Martin Walser: Plädoyer für Europa
Wenn einer Hölderlin zitiert, tut er Gutes. In einem Text für die FAZ, dieser Tage, zitiert Martin Walser ausgiebig Hölderlin. Ihm ist er ein Gewährsmann, vor lauter Sparkassenbeamten-Eifer nicht den Gedanken zu vergessen, der hinter der Idee von Europa steckt. Das muss möglich sein: in Konflikten stecken und doch großzügig bleiben - im Erfühlen einer Nähe, die historische Größe hat, gerade weil sie den Charakter einer Prüfung besitzt. »Wo aber Gefahr ist, wächst das Rettende auch.« Hölderlin.
Walser schreibt gegen die »eurolose Währungsvielfalt«. Ein europäisches Land, das sich vom Euro trennen soll, das »zurückstürzen soll ins Devisenzeitalter, ein Spielball jeder Spekulation« - dies ist ihm »ein Horrorszenario«.
Der Schriftsteller weist zum Beispiel der deutschen Literatur dort größte Lebendigkeit zu, wo sie europäisch sei. »Deutsch ist sie immer erst nachher, nachdem sie fremdgegangen ist.« Flaubert, Strindberg, Proust: Lehrer fürs Empfindungsrisiko hierzulande, für die eigene Leidenserlaubnis, fürs Zaubererlebnis beschworener Kindheit. Gelenkigkeit erhielt diese deutsche Sprache durch Anakreon, Alkaios, Asklepiades und Sappho. Von solchen Erinnerungsmomenten herüber zur sozialpolitischen Realität: Etwa: »Die Jugendarbeitslosigkeit liegt bei uns bei acht Prozent, in Südländern bei bis zu 50 Prozent. Was haben wir in 1000 Jahren alles probiert und gelernt. Und sind jetzt imstande, genau da zu helfen, wo es anderen fehlt.«
Im Streit um die richtige Zukunft hofft Walser auf jenen polit-ökonomischen Experten, »der von Fall zu Fall reagiert, aber immer in Richtung Europa, nicht zurück«. Er hofft bei all denen, die in Gremien, in Räten, in Kommissionen, in Troikas unterwegs und aktiv und suchend sind, auf den »Vorsichtigen, aber Unbeirrbaren«. Es wäre ein Unglück, setzten sich in der gegenwärtigen Lage die Verhinderer durch. Europa sei eine »Lerngemeinschaft«, kein »Elite-Club und kein von einer Superbehörde regierter Staatenbund«.

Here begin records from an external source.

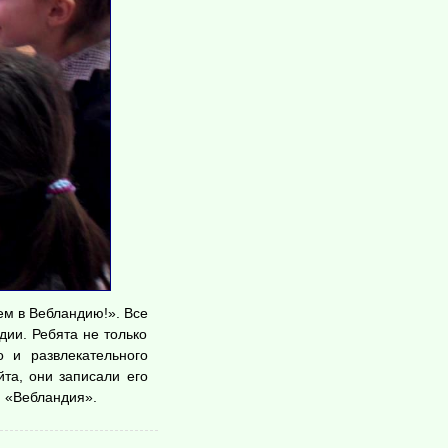
м в Вебландию!». Все 
ии. Ребята не только 
 и развлекательного 
та, они записали его 
м «Вебландия».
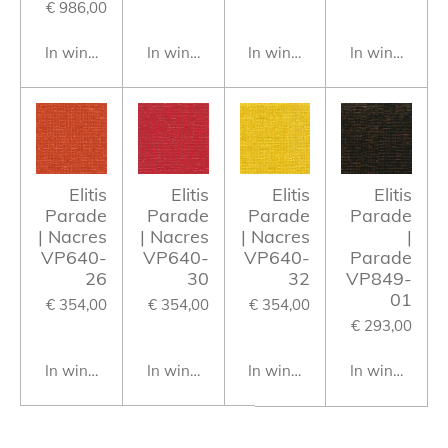
€ 986,00
In winkelwagen
In winkelwagen
In winkelwagen
In winkelwag
Elitis
Elitis
Elitis
Elitis
Parade
Parade
Parade
Parade
| Nacres
| Nacres
| Nacres
|
VP640-
VP640-
VP640-
Parade
26
30
32
VP849-
01
€ 354,00
€ 354,00
€ 354,00
€ 293,00
In winkelwagen
In winkelwagen
In winkelwagen
In winkelwag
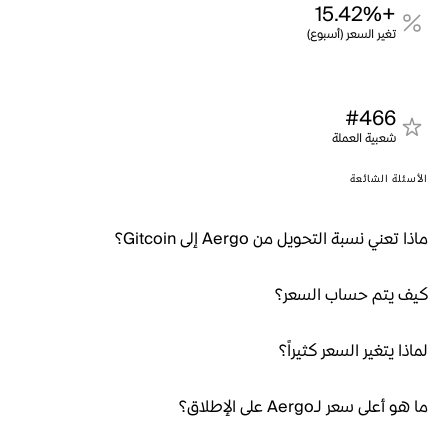
+15.42%
تغير السعر (أسبوع)
#466
شعبية العملة
الأسئلة الشائعة
ماذا تعني نسبة التحويل من Aergo إلى Gitcoin؟
كيف يتم حساب السعر؟
لماذا يتغير السعر كثيراً؟
ما هو أعلى سعر لـAergo على الإطلاق؟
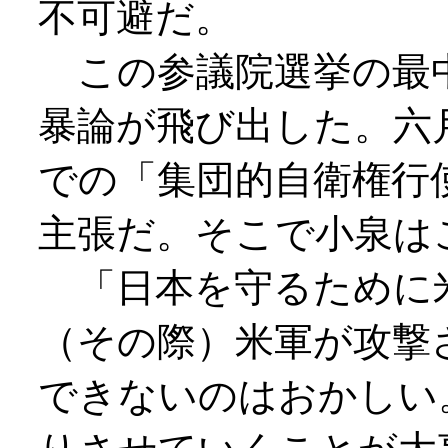
不可避だ。
この参議院選挙の最
暴論が飛び出した。六
での「集団的自衛権行
主張だ。そこで小泉は
「日本を守るために
（その際）米軍が攻撃
できないのはおかしい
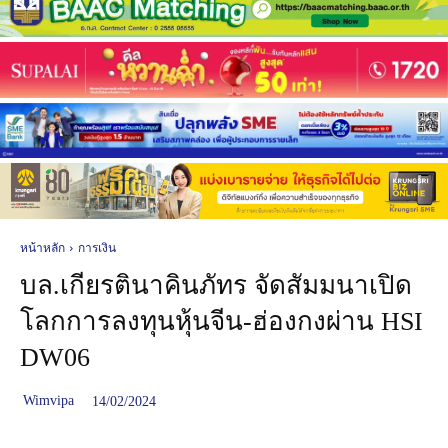
หน้าหลัก
การเงิน
บล.เกียรตินาคินภัทร จัดสัมมนาเปิด
โลกการลงทุนหุ้นจีน-ฮ่องกงผ่าน HSI
DW06
Wimvipa
14/02/2024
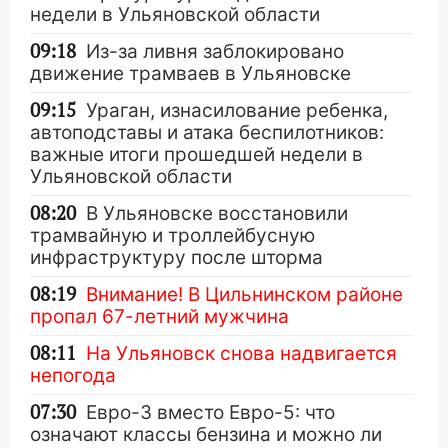
недели в Ульяновской области
09:18
Из-за ливня заблокировано
движение трамваев в Ульяновске
09:15
Ураган, изнасилование ребенка,
автоподставы и атака беспилотников:
важные итоги прошедшей недели в
Ульяновской области
08:20
В Ульяновске восстановили
трамвайную и троллейбусную
инфраструктуру после шторма
08:19
Внимание! В Цильнинском районе
пропал 67-летний мужчина
08:11
На Ульяновск снова надвигается
непогода
07:30
Евро-3 вместо Евро-5: что
означают классы бензина и можно ли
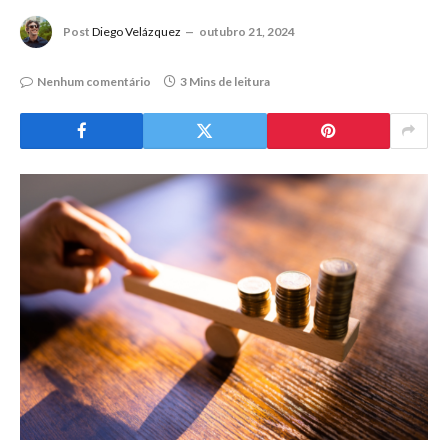
Post
Diego Velázquez
outubro 21, 2024
Nenhum comentário
3 Mins de leitura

Ein Text mit einem Hauptwort: Beistand. Und Zustimmung für Paul Kirchhof, der vor maßlosem Gebrauch des Wortes »Krise« warnte. Solch Gebrauch befördert Panik. Was mit Euro und Europa geschieht, ist für Kirchhof »nicht Unglück, sondern Ausdruck eines Übergangs«. Schon fühlt sich die Lage lösbarer an. Der Euro, sagt Walser, sei überfällig gewesen, »mir imponiert keiner, der mir nun vorrechnen will, dass wir uns die Union nicht leisten können«. Solidarität? »Für Ökonomen ein Fremdwort«. Wie uneuropäisch!
Ein Text, in dem Fiskalunion, Schuldenlast, Finanzausgleich vorkommen, aber da auch Nietzsche, Klopstock und Goethe vorkommen, entsteht Balance, die Geist hat. Damit denkt sich Walser protestierend einem Zustand entgegen, in dem »der als Sachverstand kostümierte Kleinmut das Sagen« hat. »Freiwilligkeit und Selbstbestimmung« bei einer unantastbaren Herzensunion, das sei doch das, was Europa der Welt zu bieten habe.